Sunday, August 16, 2009

It All Makes Sense Now

I'd been avoiding thinking about the Health Insurance Reform debate and the Town Hall meetings that came with it, mainly out of a sense that it was yet another Tempest in a Teapot, and that those commentators who said that it was really about other issues (such as the fate of working-class Whites once they became a minority) were right.

But I had been thinking about it this morning, and came to something of a Eureka! moment. Bear with me for a moment, while I lay this out. My question had become: If on the one hand, the Government Option was going to be too expensive to sustain, while on the other hand, government panels would consign older people to either euthanasia or lack of access to care to save money - where would the money go? Well-paid government employees?

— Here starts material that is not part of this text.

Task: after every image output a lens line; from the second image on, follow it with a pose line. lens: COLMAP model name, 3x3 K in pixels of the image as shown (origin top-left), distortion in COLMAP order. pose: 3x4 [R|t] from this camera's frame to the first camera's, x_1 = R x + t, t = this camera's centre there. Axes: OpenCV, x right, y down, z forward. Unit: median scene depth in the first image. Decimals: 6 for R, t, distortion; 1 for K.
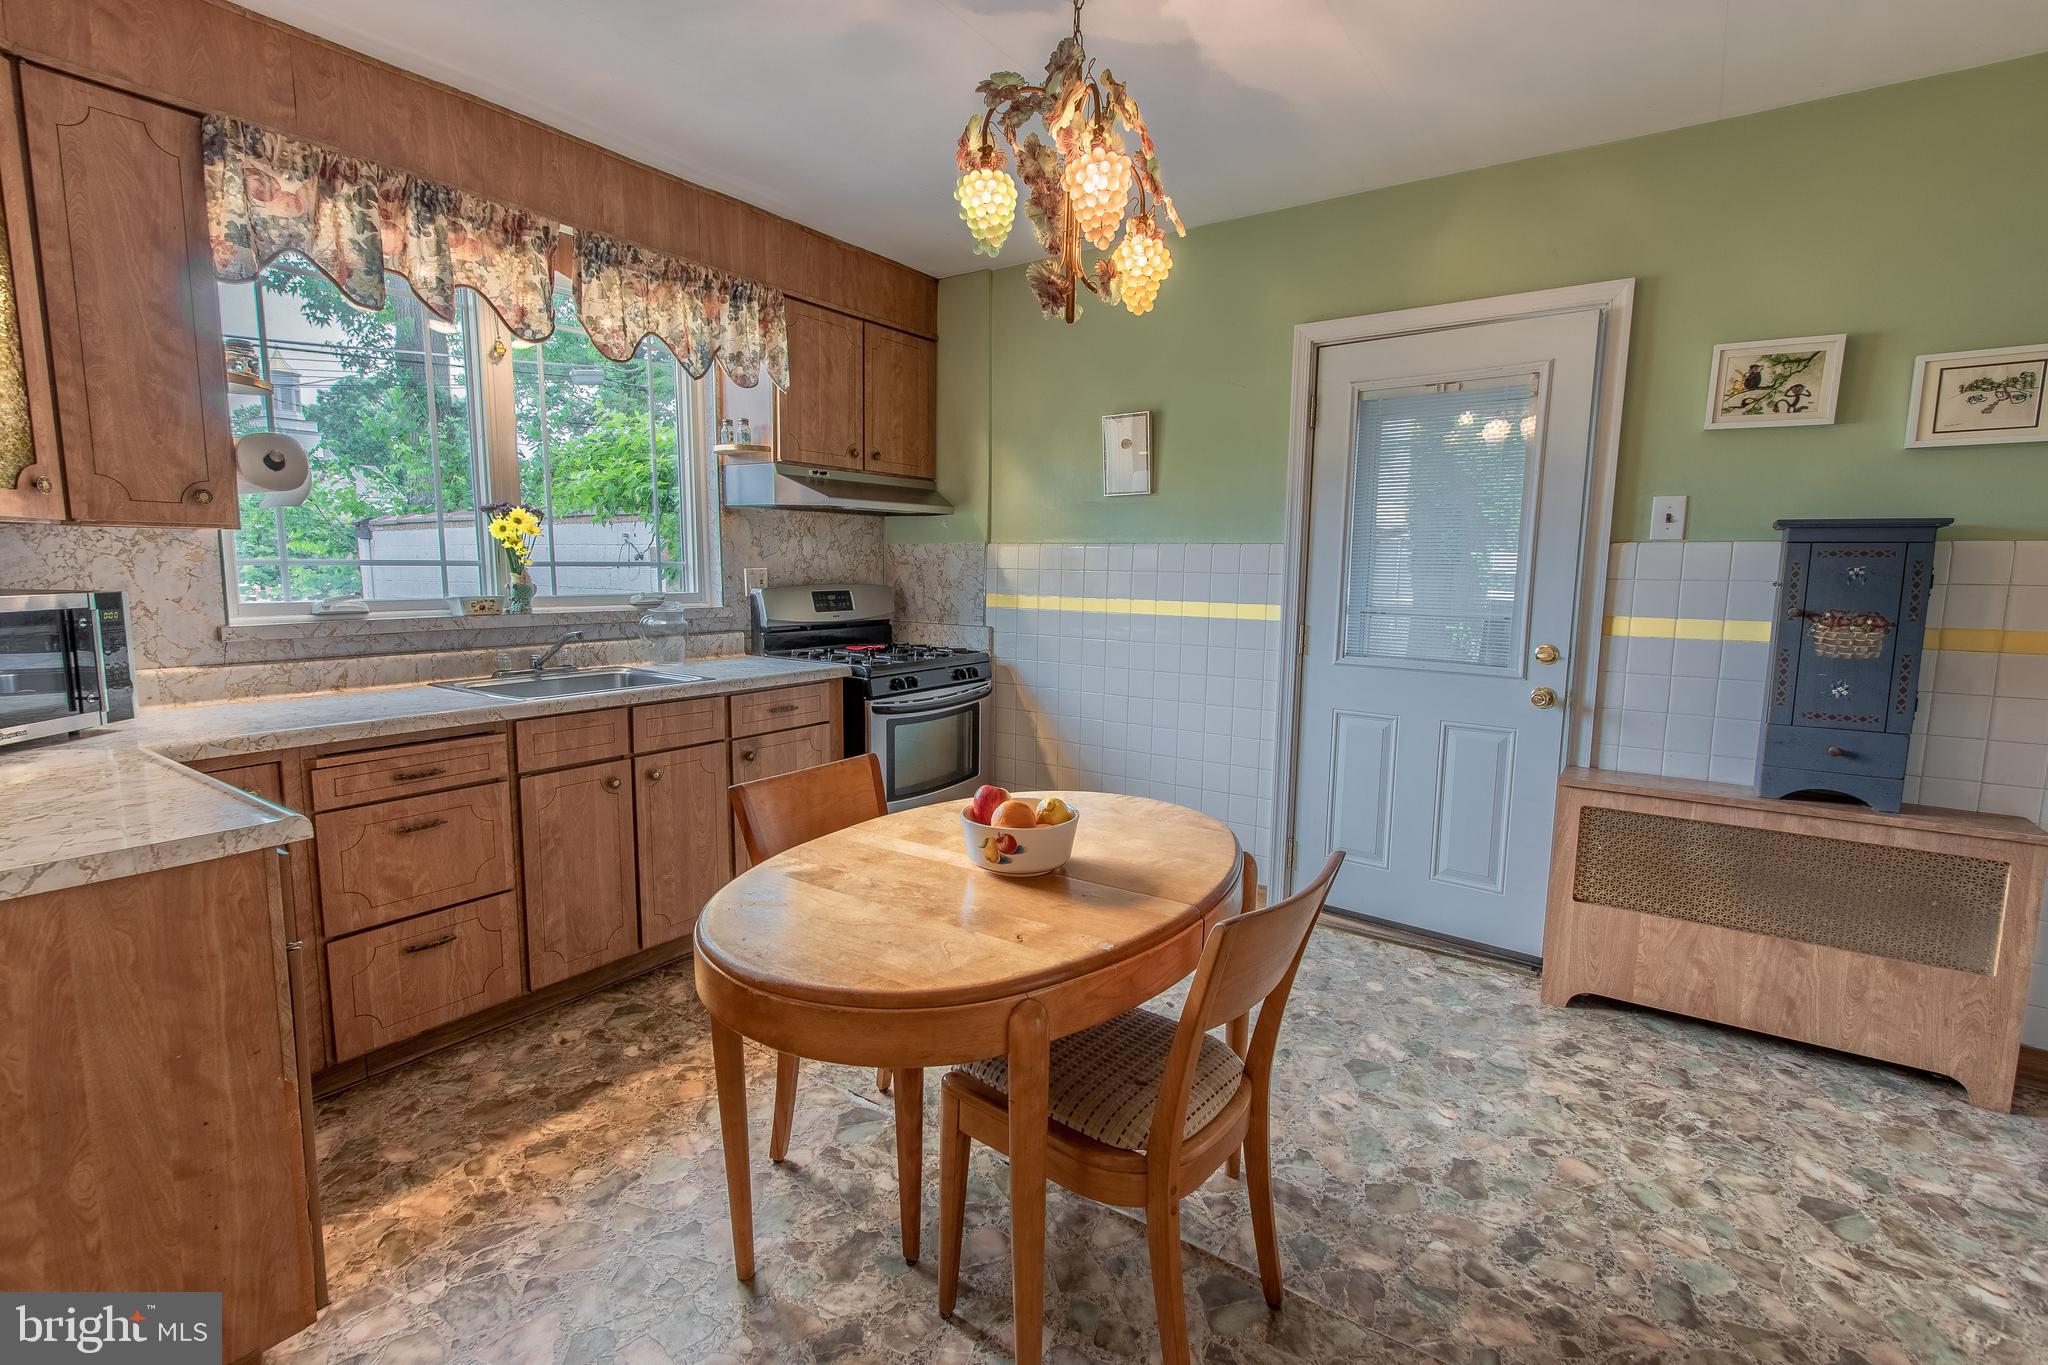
lens RADIAL K [[969.7, 0, 1049.7], [0, 969.7, 688.0], [0, 0, 1]] dist [0.023707, -0.007848]
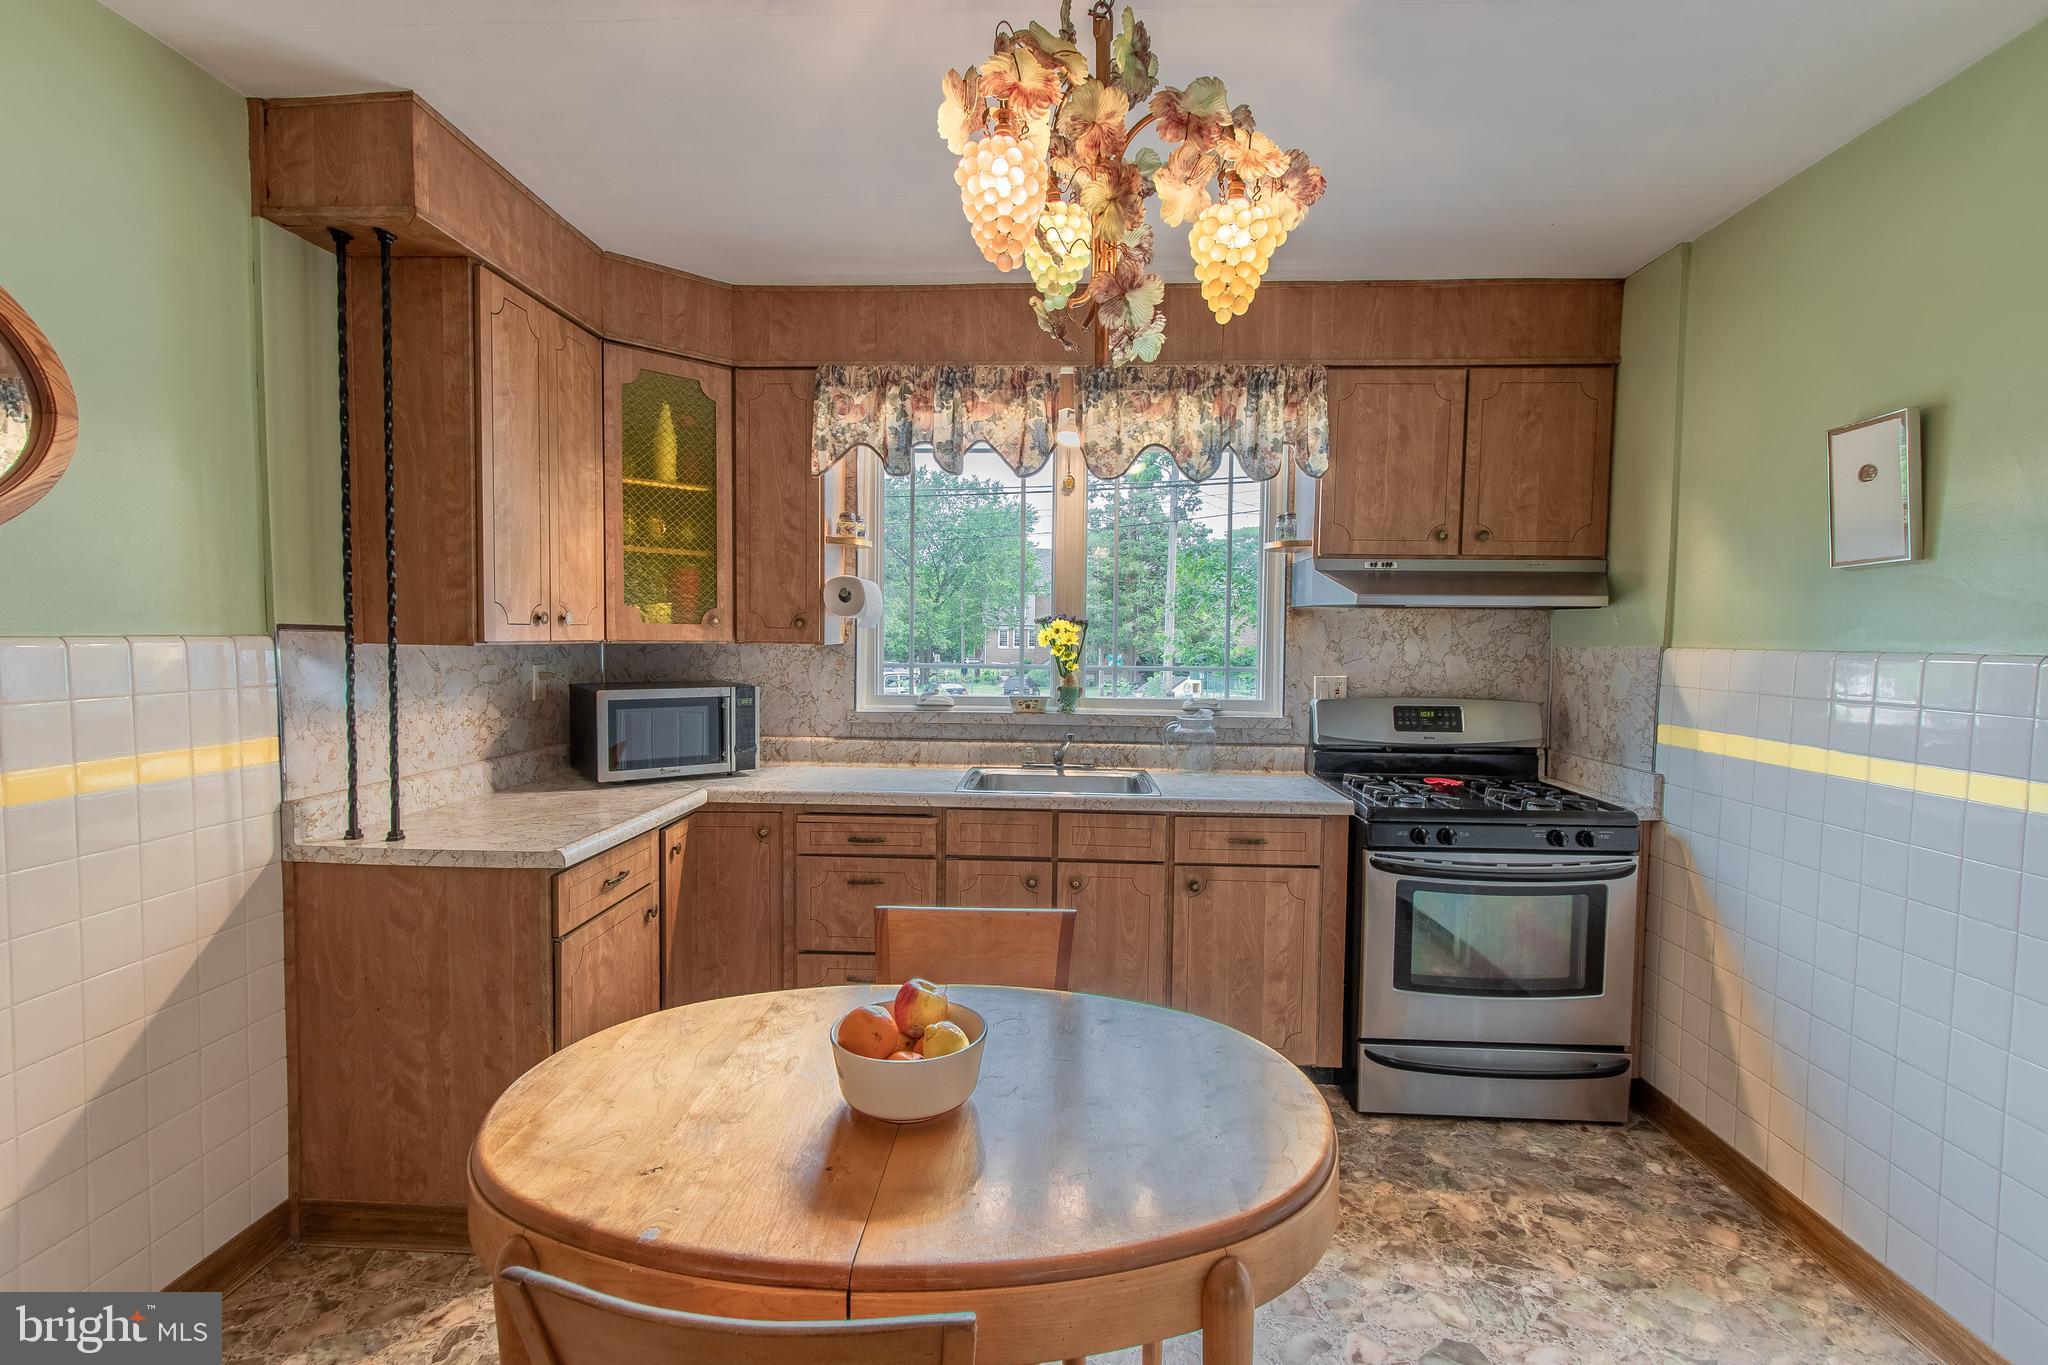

So the objection is that if a government health-insurance option were in place, it would drive all other health insurers out of business, as they couldn't compete with the pricing and/or the level of service. Once the other insurers were out of the picture, government would raise taxes to pay for the plan, as people would have no other viable options. At the same time, plan officials would be looking for ways to save money by cutting services, through blocking procedures recommended by peoples' doctors, and/or by cutting people off from the program entirely, under the idea that it wasn't cost effective to treat them. But the money savings would have to somehow disappear (presumably into the pockets of government health-care policymakers), otherwise people would push to have their premiums (taxes) lowered.

That sounds awfully familiar. I've heard that criticism of organizations before.

And then came the realization. The issue isn't necessarily that want corporate health insurance rather than government health insurance. There seems to also be a fear that a government monopoly would be just as bad, if not worse, than a corporate one.